NJIT President Joel Bloom, who opened the conference, spoke of the “major assets” awaiting remediation and redevelopment in the city of Newark, with its growing population of university students, staff and faculty.
In his keynote speech, Michael Riccio, chief financial officer and treasurer for Panasonic Corp. of North America, (left), touched on the sustainability goals that drove the design and construction of the company’s new headquarters in Newark, elements of which have platinum and gold LEED certification. The new building’s many efficiencies include a savings of 30 percent in energy consumption and 70 percent in water use. Riccio also noted that nearly 60 percent of employees take public transportation to work. Panasonic’s growing Eco Solutions group is providing lithium-ion battery cells to Tesla Motors and its Panasonic Enterprise Solutions Company is working with cities such as Denver on a host of “smart city” initiatives in sectors ranging from energy efficiency, to water conservation, to public safety and healthcare.
BCONE hired NJII to coordinate the conference. In addition, NJIT’s Technical Assistance to Brownfield (TAB) Communities Program provided planning and logistical services.

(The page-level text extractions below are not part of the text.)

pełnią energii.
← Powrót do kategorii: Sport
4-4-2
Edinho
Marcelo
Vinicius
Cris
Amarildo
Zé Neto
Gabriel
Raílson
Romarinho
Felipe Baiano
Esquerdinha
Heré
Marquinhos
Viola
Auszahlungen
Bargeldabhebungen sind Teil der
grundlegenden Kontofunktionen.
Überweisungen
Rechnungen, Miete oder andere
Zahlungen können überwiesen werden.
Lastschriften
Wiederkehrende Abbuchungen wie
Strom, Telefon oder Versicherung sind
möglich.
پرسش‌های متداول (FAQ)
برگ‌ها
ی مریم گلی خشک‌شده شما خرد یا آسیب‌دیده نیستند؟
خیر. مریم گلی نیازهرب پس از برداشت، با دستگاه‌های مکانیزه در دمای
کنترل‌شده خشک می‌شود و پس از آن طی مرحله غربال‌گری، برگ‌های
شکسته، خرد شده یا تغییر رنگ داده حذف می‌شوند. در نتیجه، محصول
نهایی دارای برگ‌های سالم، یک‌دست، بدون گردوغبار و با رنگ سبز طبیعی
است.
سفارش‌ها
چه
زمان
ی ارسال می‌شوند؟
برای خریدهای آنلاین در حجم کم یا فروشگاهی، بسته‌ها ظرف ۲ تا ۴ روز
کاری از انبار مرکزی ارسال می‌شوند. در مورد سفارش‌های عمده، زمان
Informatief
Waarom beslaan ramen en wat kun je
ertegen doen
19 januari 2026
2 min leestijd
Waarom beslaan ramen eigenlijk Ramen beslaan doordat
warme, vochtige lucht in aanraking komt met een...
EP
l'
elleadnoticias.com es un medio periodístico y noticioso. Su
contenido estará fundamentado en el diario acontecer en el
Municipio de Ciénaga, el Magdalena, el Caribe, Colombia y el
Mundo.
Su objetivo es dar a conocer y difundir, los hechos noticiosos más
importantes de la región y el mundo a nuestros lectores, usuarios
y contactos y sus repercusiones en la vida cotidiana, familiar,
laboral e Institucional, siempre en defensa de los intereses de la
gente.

With $3 million in grants from the U.S. Environmental Protection Agency since 2008, NJIT’s TAB program provides free technical guidance on brownfields redevelopment to state, regional, municipal and tribal governments and nonprofit organizations throughout the 12 New England and Mid-Atlantic states. The TAB team, comprised of planners, environmental scientists and engineers, helps communities develop grant proposals, understand clean-up technologies, navigate regulatory programs, layer funding and financing options, prioritize clean-up sites and position them to become catalysts for community revitalization.
“Our job as brownfield professionals is to minimize the risk associated with brownfield redevelopment,” Limbrick says of the program, adding, “When we properly investigate the environmental conditions of a brownfield site, we are able to quantify the costs and amount of time it will take to complete the remediation. And as we evaluate options, we make sure the plan we choose is protective of human health and the environment.”